Le cose si mettono veramente male per Michele. Poi, il 14 dicembre accade qualcosa di grave e imprevisto: qualcuno, all’alba, nascosto dietro alcuni cespugli spara un colpo di fucile contro il figlio dodicenne di Michele Belmonte e poi scappa precipitosamente. Il ragazzo sente fischiare vicino a lui la pallottola e per fortuna rimane illeso. Il Maresciallo Pace fa un sopralluogo e le impronte lasciate dallo sconosciuto si fermano a qualche decina di metri dalla casa del povero Luigi Conforti. Che si tratti di un tentativo di vendetta? I carabinieri perquisiscono la casa e trovano un fucile a retrocarica con una sola canna. Ad un primo esame sembra che l’arma abbia sparato di recente e sospettano della vedova, anche se sembra improbabile. Più plausibile sembra che a sparare possa essere stato qualche suo parente, ma gli unici due maschi, il padre della donna e suo cognato, vengono subito esclusi, il primo perché gravemente invalido e il secondo perché acerrimo nemico di Luigi, addirittura indifferente alla morte del congiunto. Le perizie eseguite sull’arma non riescono a stabilire se l’arma abbia o meno sparato di recente e il caso viene chiuso, lasciando il dubbio se il fatto sia veramente accaduto o se non sia stato un maldestro tentativo di alleggerire la posizione di Michele Belmonte.

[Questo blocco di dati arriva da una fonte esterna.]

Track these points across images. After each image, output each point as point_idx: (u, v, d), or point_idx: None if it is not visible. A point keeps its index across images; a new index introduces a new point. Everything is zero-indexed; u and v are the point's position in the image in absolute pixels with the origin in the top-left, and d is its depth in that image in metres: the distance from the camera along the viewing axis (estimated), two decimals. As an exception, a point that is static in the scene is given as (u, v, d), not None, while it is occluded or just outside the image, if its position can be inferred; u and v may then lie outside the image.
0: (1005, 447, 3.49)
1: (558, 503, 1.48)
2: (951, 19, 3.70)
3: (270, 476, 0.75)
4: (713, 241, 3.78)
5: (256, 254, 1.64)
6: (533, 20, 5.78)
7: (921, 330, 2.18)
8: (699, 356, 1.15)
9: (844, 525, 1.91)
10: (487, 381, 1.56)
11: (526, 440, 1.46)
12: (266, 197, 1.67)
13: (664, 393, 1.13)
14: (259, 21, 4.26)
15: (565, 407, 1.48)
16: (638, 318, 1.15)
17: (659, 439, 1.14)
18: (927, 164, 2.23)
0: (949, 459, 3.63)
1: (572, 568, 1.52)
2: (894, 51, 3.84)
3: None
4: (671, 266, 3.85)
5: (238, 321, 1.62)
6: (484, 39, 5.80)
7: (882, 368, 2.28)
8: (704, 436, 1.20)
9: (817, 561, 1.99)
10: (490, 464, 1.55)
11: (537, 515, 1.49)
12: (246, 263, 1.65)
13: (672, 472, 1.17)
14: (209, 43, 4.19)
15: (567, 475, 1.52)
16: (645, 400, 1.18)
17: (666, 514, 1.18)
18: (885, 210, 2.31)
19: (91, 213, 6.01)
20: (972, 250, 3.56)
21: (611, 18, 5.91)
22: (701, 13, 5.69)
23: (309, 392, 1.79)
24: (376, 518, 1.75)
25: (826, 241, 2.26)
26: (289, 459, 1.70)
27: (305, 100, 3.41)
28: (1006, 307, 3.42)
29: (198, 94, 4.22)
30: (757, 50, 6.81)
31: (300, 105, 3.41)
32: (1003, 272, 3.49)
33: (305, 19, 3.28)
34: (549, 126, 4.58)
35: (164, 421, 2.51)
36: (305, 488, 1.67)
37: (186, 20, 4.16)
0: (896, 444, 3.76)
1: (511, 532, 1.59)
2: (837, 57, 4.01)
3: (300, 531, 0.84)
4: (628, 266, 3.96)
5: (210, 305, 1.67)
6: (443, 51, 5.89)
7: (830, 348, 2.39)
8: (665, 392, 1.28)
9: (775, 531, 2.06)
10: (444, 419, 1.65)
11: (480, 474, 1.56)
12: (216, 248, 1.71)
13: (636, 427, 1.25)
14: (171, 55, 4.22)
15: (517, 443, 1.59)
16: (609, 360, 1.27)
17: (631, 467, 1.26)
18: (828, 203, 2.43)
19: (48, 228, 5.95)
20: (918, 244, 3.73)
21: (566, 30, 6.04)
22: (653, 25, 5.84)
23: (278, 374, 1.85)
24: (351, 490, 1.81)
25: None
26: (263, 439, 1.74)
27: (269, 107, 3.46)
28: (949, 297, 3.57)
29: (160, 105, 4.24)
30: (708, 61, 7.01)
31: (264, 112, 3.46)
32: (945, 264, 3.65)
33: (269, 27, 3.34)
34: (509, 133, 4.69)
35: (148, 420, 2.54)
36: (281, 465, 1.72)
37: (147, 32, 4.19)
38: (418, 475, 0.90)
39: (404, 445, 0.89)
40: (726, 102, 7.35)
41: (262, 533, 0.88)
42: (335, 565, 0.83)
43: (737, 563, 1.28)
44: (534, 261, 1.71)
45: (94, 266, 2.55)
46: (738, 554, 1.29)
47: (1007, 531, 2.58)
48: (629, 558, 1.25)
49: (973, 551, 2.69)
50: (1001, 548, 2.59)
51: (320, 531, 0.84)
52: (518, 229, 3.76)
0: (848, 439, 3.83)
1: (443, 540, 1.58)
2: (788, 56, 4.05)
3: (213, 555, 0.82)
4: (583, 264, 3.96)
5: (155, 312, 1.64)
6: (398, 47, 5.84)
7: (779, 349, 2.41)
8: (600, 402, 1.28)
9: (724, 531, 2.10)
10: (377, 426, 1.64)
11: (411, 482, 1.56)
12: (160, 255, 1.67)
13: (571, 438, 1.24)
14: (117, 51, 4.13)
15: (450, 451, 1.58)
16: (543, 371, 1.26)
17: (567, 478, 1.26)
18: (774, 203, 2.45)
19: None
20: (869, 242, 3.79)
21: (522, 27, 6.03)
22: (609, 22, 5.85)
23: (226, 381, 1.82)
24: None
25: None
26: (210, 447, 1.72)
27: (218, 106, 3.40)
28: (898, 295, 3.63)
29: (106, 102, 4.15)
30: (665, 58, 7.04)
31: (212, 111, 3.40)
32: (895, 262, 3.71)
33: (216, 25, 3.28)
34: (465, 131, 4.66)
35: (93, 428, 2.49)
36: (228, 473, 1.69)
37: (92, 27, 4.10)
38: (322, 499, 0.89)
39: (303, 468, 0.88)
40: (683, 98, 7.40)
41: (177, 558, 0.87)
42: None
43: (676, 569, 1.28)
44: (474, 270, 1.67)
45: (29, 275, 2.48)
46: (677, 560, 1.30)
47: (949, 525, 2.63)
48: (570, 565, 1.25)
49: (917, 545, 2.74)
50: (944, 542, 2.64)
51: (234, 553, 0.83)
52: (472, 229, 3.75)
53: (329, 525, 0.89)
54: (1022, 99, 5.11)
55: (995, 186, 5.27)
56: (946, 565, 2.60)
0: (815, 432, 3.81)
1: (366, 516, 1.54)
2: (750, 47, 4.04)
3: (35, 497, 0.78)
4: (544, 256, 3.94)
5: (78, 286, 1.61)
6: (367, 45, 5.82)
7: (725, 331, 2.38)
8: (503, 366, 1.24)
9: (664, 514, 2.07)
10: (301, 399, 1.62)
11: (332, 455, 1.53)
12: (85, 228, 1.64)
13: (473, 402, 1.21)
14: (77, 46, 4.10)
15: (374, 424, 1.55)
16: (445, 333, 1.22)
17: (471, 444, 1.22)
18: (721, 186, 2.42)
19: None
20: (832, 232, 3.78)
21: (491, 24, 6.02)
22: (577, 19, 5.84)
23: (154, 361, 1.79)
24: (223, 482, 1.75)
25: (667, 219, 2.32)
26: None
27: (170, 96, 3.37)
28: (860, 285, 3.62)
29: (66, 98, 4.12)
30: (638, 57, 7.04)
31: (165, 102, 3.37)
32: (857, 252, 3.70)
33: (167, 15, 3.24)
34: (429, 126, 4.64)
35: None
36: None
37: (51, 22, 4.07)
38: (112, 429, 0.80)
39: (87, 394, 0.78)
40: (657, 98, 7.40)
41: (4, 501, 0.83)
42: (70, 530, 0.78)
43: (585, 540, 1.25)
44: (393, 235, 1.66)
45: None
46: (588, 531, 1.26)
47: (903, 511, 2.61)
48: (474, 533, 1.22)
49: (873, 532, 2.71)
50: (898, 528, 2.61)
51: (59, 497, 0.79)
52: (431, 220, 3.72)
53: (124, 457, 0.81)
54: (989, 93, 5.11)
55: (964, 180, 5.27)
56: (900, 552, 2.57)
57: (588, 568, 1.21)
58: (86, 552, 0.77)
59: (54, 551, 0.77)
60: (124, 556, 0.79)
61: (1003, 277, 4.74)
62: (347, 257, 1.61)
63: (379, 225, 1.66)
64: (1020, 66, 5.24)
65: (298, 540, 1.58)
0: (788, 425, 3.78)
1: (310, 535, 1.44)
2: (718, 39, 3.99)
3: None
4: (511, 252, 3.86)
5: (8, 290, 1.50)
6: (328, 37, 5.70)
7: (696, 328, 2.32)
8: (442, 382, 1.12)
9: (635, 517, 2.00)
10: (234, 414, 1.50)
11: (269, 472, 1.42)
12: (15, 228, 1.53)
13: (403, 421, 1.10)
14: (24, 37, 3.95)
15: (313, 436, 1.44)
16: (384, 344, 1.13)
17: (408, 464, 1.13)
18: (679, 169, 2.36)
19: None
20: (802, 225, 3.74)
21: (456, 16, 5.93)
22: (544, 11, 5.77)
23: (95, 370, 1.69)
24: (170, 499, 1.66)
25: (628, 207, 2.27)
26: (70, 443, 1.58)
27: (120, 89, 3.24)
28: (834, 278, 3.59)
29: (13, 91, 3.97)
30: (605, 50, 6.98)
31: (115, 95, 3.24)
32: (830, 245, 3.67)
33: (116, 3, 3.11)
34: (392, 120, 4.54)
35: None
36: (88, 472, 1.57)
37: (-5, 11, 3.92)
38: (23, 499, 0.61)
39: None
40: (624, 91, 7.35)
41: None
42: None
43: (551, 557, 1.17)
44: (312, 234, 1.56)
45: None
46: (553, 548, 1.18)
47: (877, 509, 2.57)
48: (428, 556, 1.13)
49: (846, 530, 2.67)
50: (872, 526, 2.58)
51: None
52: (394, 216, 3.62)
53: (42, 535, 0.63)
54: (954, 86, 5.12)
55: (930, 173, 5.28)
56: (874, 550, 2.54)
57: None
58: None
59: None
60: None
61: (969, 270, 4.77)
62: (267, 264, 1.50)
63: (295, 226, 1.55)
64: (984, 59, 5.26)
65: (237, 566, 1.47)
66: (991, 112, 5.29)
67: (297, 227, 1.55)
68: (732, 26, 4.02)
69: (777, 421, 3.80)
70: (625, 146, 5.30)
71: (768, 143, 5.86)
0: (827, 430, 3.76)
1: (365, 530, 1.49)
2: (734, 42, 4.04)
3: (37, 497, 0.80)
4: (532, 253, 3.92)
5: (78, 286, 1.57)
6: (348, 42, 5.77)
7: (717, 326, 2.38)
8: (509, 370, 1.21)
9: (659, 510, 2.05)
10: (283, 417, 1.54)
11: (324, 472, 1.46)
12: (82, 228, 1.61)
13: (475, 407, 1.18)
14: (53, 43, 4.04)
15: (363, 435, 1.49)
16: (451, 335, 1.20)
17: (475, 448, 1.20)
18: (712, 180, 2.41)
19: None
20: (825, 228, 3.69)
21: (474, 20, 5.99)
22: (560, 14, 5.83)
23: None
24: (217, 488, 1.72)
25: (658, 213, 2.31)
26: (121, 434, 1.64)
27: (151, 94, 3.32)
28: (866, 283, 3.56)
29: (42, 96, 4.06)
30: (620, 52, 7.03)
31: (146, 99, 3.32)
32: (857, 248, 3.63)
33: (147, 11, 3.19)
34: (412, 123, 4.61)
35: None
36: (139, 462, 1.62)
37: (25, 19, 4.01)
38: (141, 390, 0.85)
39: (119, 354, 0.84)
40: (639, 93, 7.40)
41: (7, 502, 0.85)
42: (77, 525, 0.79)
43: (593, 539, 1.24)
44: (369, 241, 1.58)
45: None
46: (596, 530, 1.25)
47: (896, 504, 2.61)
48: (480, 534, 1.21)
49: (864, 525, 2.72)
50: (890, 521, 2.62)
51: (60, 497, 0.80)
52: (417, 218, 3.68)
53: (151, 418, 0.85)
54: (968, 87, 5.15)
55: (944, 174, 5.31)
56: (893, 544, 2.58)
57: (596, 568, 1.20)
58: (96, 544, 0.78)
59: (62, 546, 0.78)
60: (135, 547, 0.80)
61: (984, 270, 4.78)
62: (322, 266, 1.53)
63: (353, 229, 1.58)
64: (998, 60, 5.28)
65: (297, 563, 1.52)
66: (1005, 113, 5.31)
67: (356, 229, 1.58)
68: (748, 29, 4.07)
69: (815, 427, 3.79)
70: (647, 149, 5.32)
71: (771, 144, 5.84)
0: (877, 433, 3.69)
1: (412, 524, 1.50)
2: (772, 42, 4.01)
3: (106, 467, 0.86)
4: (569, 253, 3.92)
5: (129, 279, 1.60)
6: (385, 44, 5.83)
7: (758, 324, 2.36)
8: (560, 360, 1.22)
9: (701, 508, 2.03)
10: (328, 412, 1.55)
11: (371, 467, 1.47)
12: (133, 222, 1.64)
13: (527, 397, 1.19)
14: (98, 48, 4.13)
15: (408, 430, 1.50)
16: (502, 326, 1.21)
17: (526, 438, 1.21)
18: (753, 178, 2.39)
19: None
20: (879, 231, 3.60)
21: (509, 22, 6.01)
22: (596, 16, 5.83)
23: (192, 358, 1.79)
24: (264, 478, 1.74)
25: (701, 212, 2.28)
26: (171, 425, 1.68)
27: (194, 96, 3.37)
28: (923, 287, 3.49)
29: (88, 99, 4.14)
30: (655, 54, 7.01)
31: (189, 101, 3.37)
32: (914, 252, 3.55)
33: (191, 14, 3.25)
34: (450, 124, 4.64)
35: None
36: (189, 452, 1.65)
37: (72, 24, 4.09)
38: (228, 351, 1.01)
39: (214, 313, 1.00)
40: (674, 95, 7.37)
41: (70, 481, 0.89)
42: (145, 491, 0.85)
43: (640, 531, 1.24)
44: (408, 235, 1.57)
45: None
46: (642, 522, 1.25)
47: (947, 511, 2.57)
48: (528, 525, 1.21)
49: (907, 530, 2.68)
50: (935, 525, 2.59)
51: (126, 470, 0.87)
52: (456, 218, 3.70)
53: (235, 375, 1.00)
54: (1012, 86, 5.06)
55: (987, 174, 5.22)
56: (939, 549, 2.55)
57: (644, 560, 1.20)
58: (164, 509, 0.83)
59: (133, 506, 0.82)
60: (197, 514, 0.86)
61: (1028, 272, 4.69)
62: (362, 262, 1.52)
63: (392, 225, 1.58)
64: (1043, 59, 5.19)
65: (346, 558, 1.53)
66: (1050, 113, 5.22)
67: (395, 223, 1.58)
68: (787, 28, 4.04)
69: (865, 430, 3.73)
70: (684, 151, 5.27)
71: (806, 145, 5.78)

Michele viene rinviato a giudizio ma nel frattempo la Grande Guerra sottrae alla Giustizia molti testimoni partiti per il fronte e per arrivare al dibattimento ci vorrà il 9 marzo 1920.
Michele, nonostante tutto sia contro di lui, ottiene la concessione delle attenuanti generiche e quella della provocazione grave, per cui la giuria stabilisce che nel momento in cui uccise Luigi Conforti si trovava in tale stato di infermità di mente non da togliergli la coscienza o la libertà dei propri atti, ma da scemare grandemente l’imputabilità, senza escluderla.
La pena è stabilita in sette anni e sei mesi di reclusione, più il risarcimento del danno. Il 21 maggio 1920 la Corte di Cassazione rigetterà il ricorso presentato dai suoi legali.[1]